Chemistry Major
Research Fellow in Cambridge, Mass. Recipient of the Hendrix Odyssey Medal for Research, 2013-14.
Current projects
I am a member of the Exploratory Biochemistry group, which is a team of experienced scientists trying to work on difficult and even so-called "undruggable" research targets. We're using whatever existing and new technologies we can come up with to try to open up some very important areas of biology where it's been hard to find useful medicines. We're working on targets against various types of cancer, neurodegenerative diseases, viral infections and other areas.
Undergraduate Research
My first research was in Dr. Goodwin's lab in the summer of 1981, when he was working on the total synthesis of maytansine. I still remember the first research reaction I ever ran (and once in a while I've actually made the same compound again since then!) Coming across reagents and reactions I did then is like visiting old friends.
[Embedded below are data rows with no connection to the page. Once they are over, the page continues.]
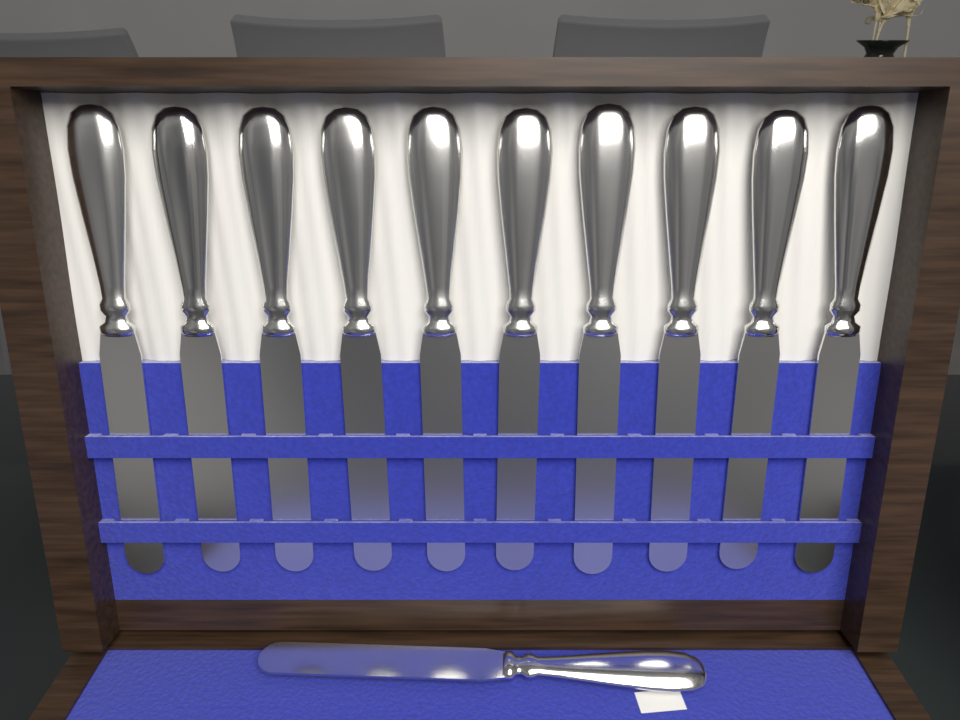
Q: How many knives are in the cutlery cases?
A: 11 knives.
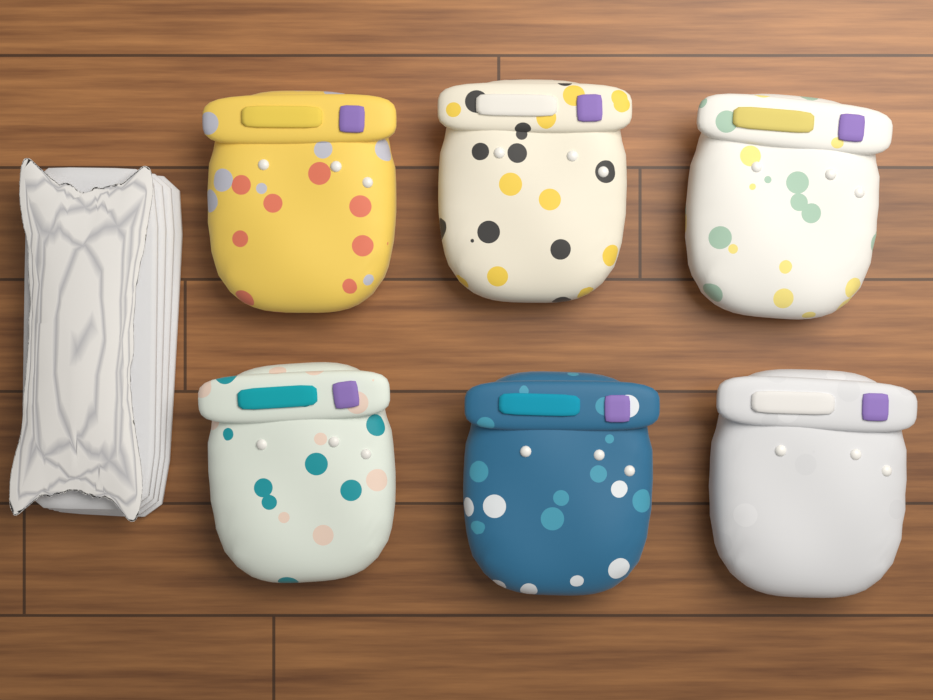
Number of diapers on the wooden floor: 6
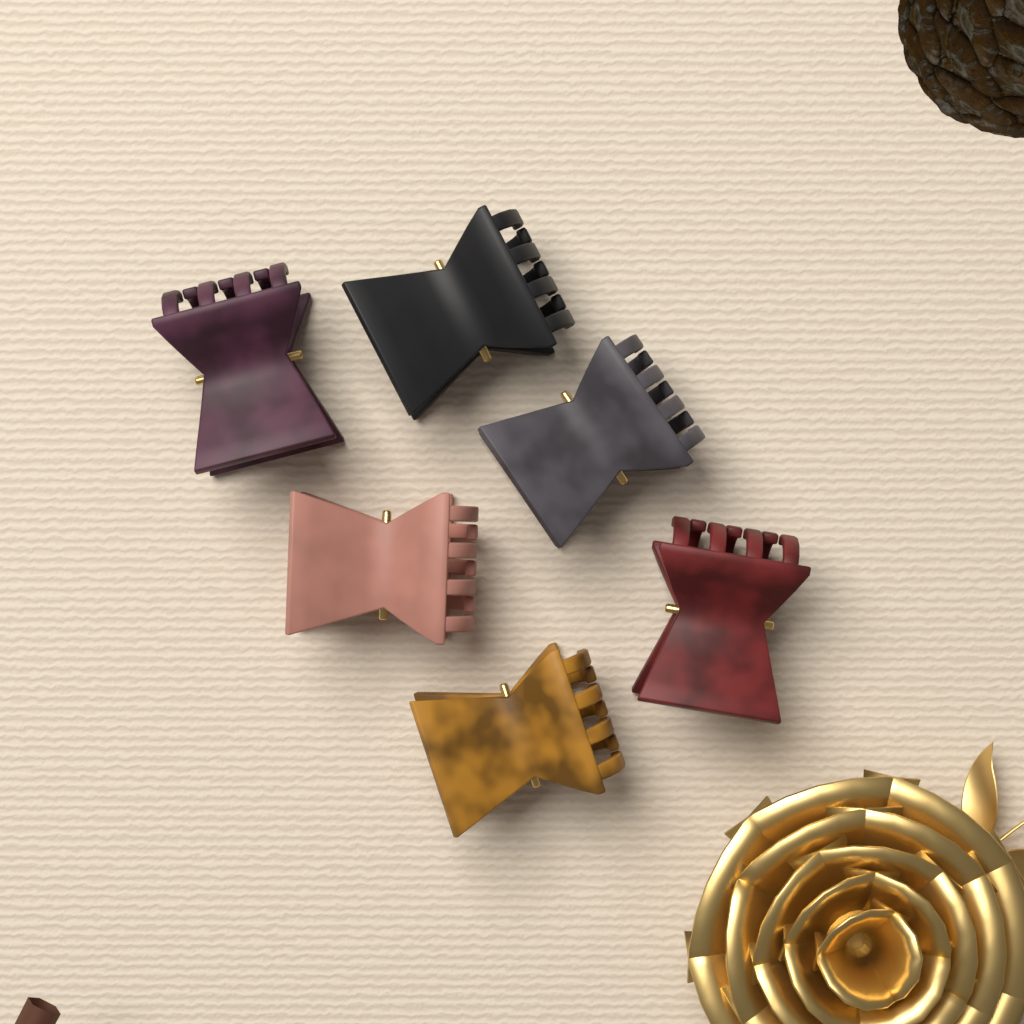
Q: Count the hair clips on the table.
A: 6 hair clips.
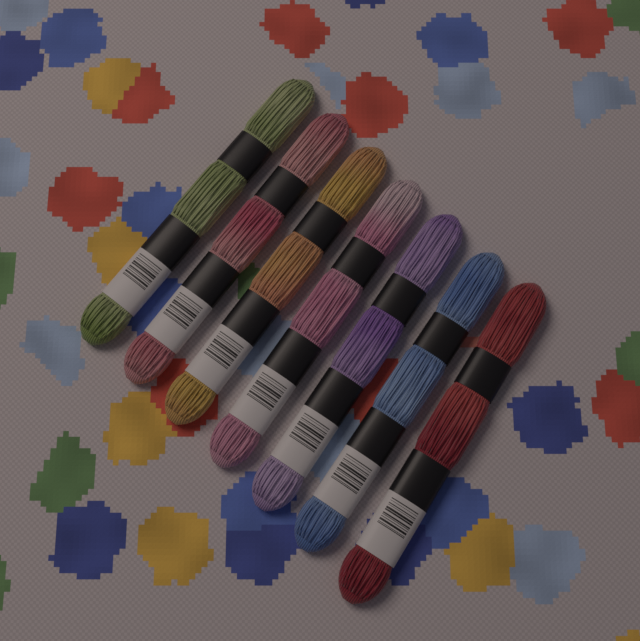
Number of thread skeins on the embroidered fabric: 7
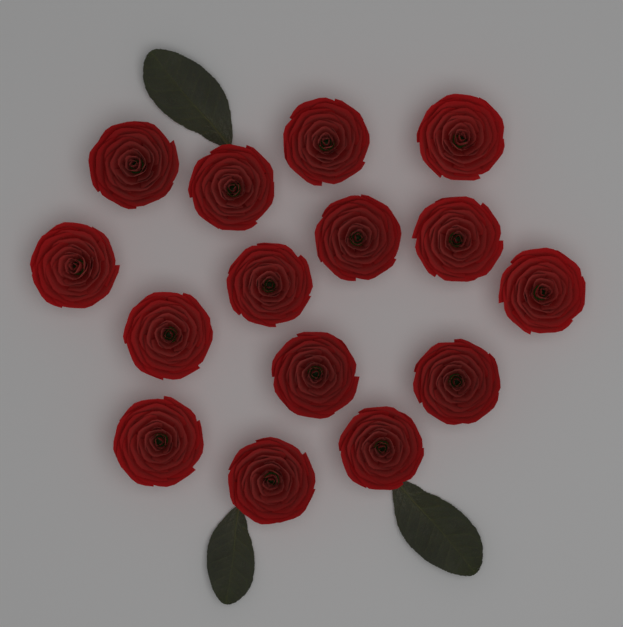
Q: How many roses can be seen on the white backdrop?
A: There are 15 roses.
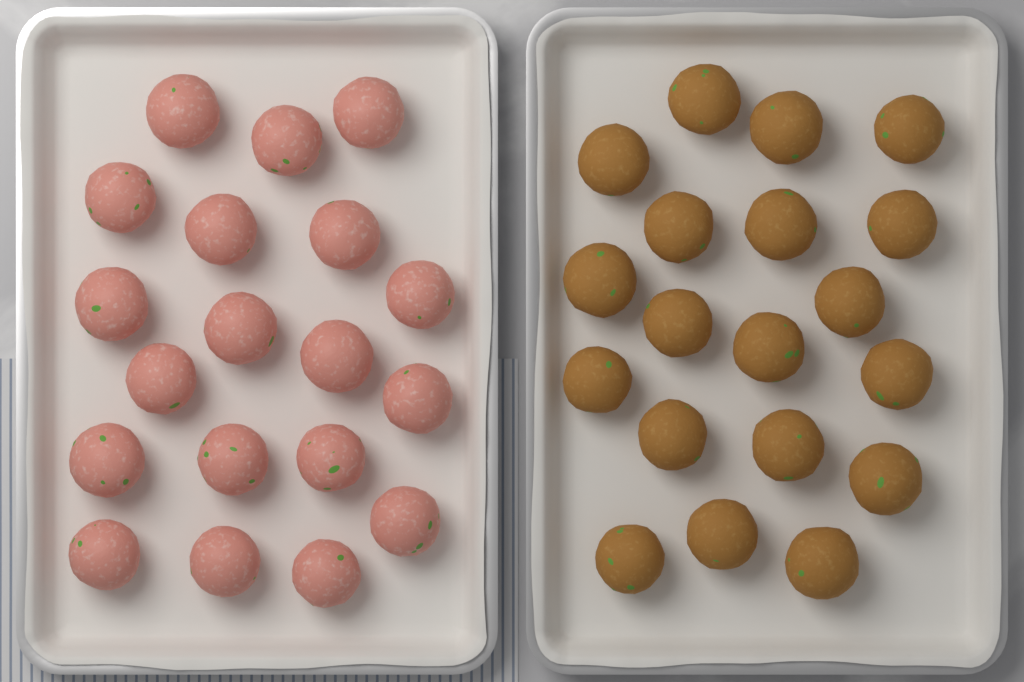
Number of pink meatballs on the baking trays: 19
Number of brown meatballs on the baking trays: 19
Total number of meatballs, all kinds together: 38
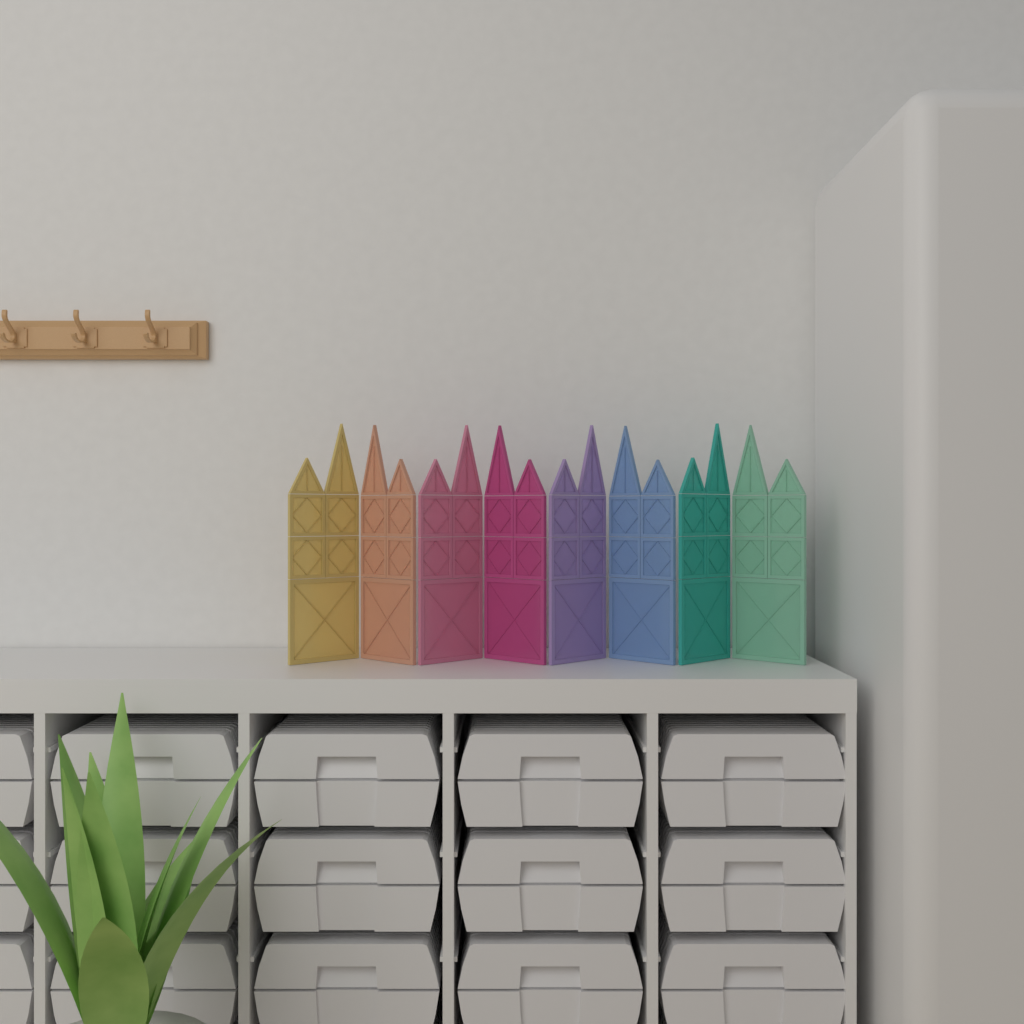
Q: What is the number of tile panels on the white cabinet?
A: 8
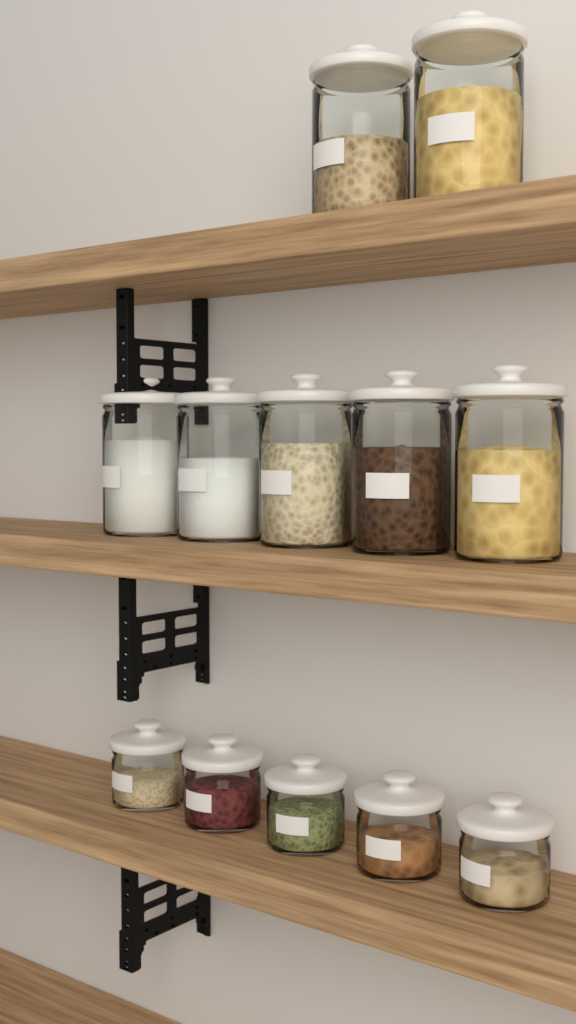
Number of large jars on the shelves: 7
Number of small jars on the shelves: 5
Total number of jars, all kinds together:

How Hendrix prepared me for success
When I got to graduate school, I already knew my way around a research lab (the equipment and the general techniques). And that was a big help, but in the long run, the bigger effect of my undergraduate research was that I understood early on what scientific research is like. Not everything works! You have to be ready for that and know what you can do about it.
Future plans
I'm continuing to work on new ways to find drugs more quickly (and with a better success rate). The way we've been doing it is not going to keep medical research going at the rate we need, so there's a lot of room for good ideas.
My advice
If you find that you like research - not knowing what's going to happen in your work on any given day, being set problems that no one's ever solved (and that no one's even sure can be solved), and being the first to discover things that no one's ever known – then there's really no substitute. I have a hard time imagining doing anything else for a living!